The difference between a good crypto idea and a bad regular idea may be nonexistent.
To a large extent, you can think of the crypto world as a marketplace for dumb stuff — joke currencies, bad art — that would otherwise be considered thoughtless garbage. To succeed there, you don’t really need to be profitable so much as you have to be talked-about.
This is all a wind-up to get to the painful news that RadioShack is being mildly shocking on Twitter. This isn’t a ploy to get people to buy power adapters; it’s a stunt to get people to pay attention to its cryptocurrency, which has lost most of its value during the last few months. Radio Shack’s recent tweets mention porn, and drugs, and are sometimes sexist and often crude. A sample in screen-cap form:
RadioShack pivoted to crypto a couple years ago, after Retail Ecommerce Ventures — a company that owns Pier 1, Dress Barn, and Modell’s — bought the remnants of the oft-mocked chain, which had closed most of its retail locations. (A few hundred stores live on, independent of the new owners.) REV’s executive chairman is marketer Tai Lopez, a YouTuber who tells people to drop out of college in front of expensive cars.
Radio Shack is hardly the first old-school company to confuse people by pulling this kind of stuff online (there’s Denny’s and Wendy’s and Old Spice, which are all basically doing different degrees of the same joke), and by now it’s surprising that anyone is surprised by it. When in doubt, assume that a corporate Twitter account posting edgelord material hasn’t been hacked; it’s probably just going in a new, dumber direction.

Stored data
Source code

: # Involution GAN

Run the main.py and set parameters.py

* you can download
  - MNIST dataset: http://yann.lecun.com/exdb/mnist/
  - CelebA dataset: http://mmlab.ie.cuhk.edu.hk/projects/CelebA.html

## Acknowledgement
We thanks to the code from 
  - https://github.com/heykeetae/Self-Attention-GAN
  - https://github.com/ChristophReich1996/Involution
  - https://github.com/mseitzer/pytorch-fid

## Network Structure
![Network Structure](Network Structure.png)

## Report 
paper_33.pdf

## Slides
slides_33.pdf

§ Directions:
a: According to the RadioShack article, who is the executive chairman of Retail Ecommerce Ventures?
b: Carry on the RadioShack article after its final sentence.
The records are material separate from the RadioShack article.

§ Answers to the tasks:
a: Marketer Tai Lopez, a YouTuber.

b:
Look — I don’t know about whether any of this means anything. Paying attention to crypto gimmicks day in and day out destabilizes your traditional notions of what you think is real, or good, or noteworthy. Intuitively, I’d think that because most crypto markets are not doing so well, and the Federal Reserve is squeezing investors who are taking risk, that high school-level jokes = $$ isn’t a solid thesis for buying a particular cryptocurrency, but I’m not a professional and none of this is investment advice, so do whatever you want. RadioShack is making the case that they’re an Old People Brand doing a Young People Thing and that’s why they’re going to make money. Sure, man! Shoot your shot. It didn’t really work out when Kodak tried it, but I’m here writing about it, so what does that tell you?